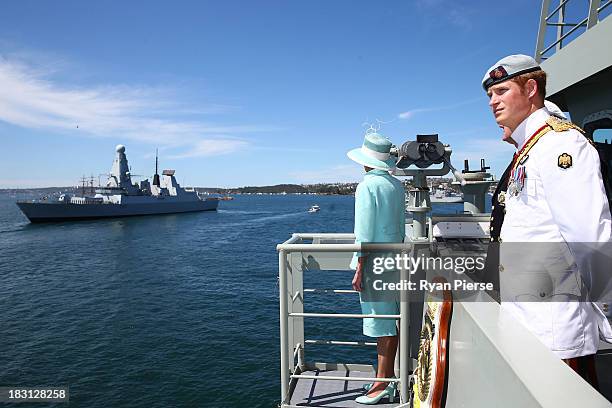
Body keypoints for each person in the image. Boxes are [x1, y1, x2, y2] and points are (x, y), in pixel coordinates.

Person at [483, 54, 612, 388]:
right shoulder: (532, 149)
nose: (493, 102)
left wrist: (608, 311)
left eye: (501, 90)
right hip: (526, 321)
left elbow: (589, 234)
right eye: (490, 95)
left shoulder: (560, 145)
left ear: (530, 89)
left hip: (554, 329)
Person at [347, 131, 405, 404]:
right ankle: (386, 378)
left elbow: (364, 232)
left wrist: (360, 266)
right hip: (394, 261)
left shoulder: (367, 186)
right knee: (389, 322)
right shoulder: (396, 185)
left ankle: (383, 384)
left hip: (374, 264)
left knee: (381, 324)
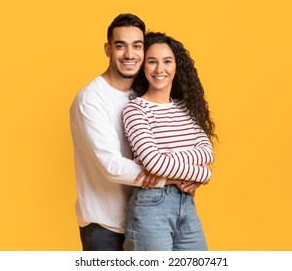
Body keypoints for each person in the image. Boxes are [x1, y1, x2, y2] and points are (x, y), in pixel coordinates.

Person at [69, 14, 195, 251]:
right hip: (105, 227)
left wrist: (191, 176)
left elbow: (172, 145)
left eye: (137, 46)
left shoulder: (141, 94)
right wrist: (174, 179)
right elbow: (112, 166)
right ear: (108, 49)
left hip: (147, 218)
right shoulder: (91, 98)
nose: (129, 54)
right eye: (120, 46)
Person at [122, 32, 216, 251]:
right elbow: (153, 163)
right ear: (143, 67)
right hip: (151, 206)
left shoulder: (184, 108)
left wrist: (169, 164)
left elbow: (207, 152)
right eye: (152, 62)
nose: (159, 69)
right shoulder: (135, 110)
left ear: (176, 66)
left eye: (167, 61)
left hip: (187, 203)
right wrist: (203, 174)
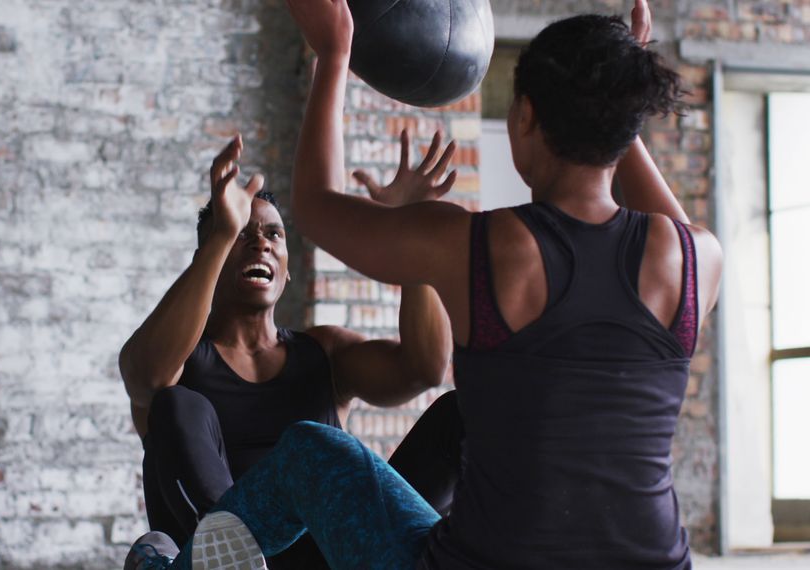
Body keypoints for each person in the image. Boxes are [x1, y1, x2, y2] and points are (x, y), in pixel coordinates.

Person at [127, 0, 723, 567]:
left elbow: (315, 204)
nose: (261, 244)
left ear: (525, 117)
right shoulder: (701, 259)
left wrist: (335, 53)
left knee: (312, 448)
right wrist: (624, 111)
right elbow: (670, 224)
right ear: (625, 125)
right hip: (656, 561)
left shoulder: (480, 245)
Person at [119, 132, 464, 569]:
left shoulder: (326, 353)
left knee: (458, 415)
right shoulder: (176, 360)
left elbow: (424, 368)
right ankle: (229, 552)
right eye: (241, 233)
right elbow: (144, 377)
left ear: (287, 274)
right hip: (225, 551)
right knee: (174, 403)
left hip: (325, 553)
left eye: (273, 235)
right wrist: (222, 231)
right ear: (210, 257)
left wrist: (413, 229)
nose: (260, 242)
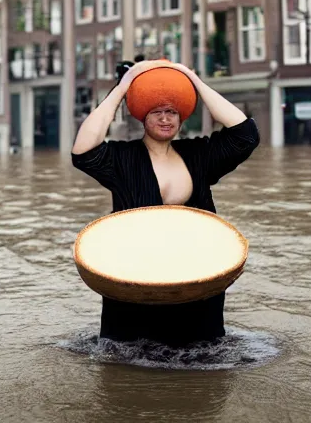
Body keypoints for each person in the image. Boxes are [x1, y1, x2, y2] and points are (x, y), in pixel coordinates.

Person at [70, 61, 260, 347]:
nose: (165, 119)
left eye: (171, 111)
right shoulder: (122, 159)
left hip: (196, 278)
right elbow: (82, 151)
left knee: (202, 356)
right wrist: (123, 88)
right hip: (133, 282)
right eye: (156, 112)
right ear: (142, 118)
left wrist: (193, 80)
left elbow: (246, 134)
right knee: (129, 361)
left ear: (181, 117)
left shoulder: (199, 155)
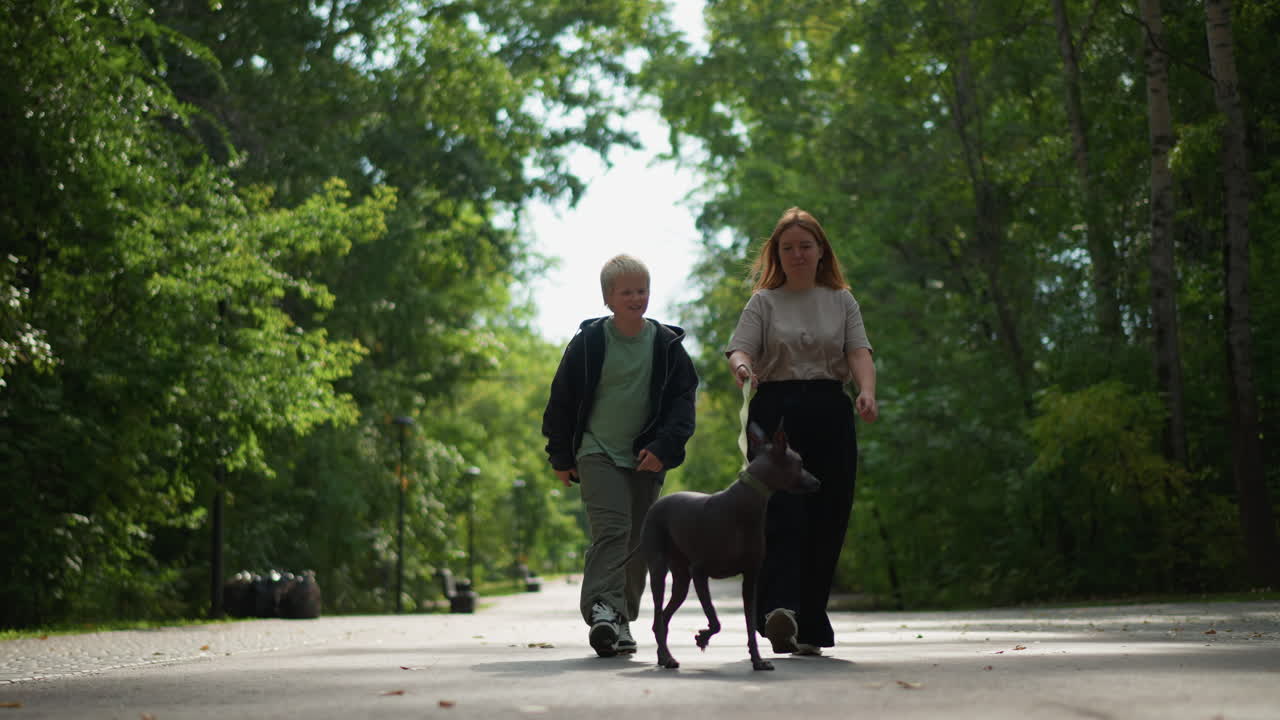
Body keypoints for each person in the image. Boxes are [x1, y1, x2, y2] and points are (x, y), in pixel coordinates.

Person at [724, 207, 878, 656]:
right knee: (782, 515)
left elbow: (859, 352)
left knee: (829, 514)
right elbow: (739, 348)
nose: (796, 254)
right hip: (778, 416)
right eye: (787, 247)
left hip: (830, 408)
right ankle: (781, 610)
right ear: (777, 253)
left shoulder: (841, 300)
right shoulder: (764, 302)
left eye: (804, 246)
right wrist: (743, 367)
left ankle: (810, 621)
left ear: (820, 250)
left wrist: (866, 392)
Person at [542, 254, 698, 658]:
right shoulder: (590, 343)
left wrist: (664, 449)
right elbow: (561, 399)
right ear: (608, 298)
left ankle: (620, 621)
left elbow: (682, 406)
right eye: (626, 291)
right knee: (612, 529)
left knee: (638, 539)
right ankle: (602, 610)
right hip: (597, 450)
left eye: (642, 290)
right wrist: (560, 455)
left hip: (646, 457)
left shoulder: (666, 345)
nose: (636, 298)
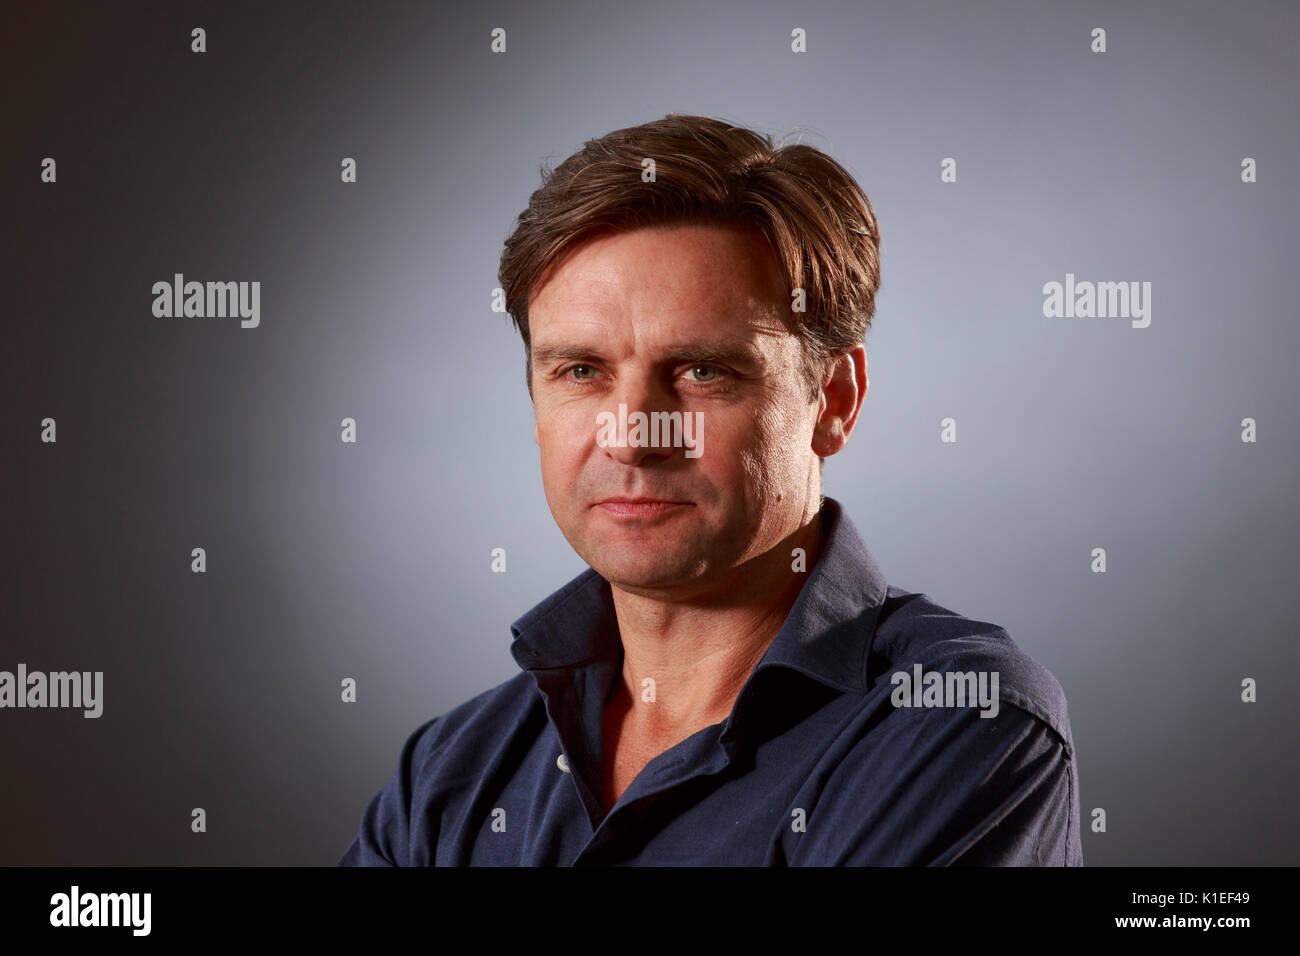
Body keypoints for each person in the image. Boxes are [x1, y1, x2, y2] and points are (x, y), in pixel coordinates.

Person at [339, 113, 1082, 865]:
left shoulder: (963, 723)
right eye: (582, 372)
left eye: (702, 372)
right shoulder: (448, 775)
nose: (631, 437)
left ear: (834, 400)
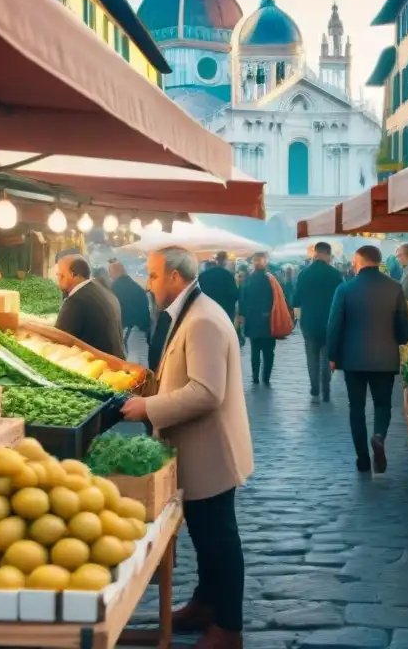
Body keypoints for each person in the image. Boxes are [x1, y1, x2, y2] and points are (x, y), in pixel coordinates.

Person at [121, 247, 252, 649]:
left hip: (211, 451)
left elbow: (206, 392)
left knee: (219, 540)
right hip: (198, 450)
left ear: (176, 277)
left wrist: (149, 406)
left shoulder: (203, 320)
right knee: (204, 534)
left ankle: (228, 627)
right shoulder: (191, 312)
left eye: (155, 275)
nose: (149, 282)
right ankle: (205, 605)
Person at [327, 245, 408, 474]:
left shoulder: (344, 289)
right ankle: (379, 436)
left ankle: (363, 460)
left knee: (356, 408)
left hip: (353, 359)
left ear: (360, 261)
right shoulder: (395, 288)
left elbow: (334, 326)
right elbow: (405, 328)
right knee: (383, 404)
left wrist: (332, 356)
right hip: (385, 358)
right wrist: (400, 340)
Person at [292, 241, 344, 403]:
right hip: (330, 321)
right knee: (327, 356)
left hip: (309, 322)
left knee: (312, 356)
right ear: (327, 254)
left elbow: (295, 300)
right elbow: (342, 299)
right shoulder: (336, 274)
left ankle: (314, 387)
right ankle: (326, 388)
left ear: (315, 253)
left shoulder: (304, 274)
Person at [55, 254, 125, 358]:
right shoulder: (103, 288)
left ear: (74, 275)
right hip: (117, 363)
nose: (58, 281)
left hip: (98, 368)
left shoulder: (76, 301)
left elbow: (58, 341)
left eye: (62, 276)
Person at [239, 252, 283, 385]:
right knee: (269, 352)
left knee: (255, 351)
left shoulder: (248, 280)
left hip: (253, 321)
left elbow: (243, 301)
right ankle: (266, 377)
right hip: (268, 321)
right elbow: (277, 299)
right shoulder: (270, 280)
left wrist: (243, 315)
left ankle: (255, 377)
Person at [108, 260, 151, 354]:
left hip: (129, 330)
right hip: (143, 329)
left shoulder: (115, 288)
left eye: (110, 272)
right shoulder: (136, 286)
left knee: (132, 358)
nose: (110, 276)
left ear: (114, 272)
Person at [198, 252, 239, 323]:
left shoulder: (203, 275)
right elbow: (235, 295)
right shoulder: (228, 276)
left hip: (207, 312)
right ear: (225, 261)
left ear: (216, 260)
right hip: (225, 314)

**TASK OBJECTIVE**: Within the material, count the lines where the word "nose" appears. The reply is that number and nothing more.

**WRITTEN RESPONSE**: 12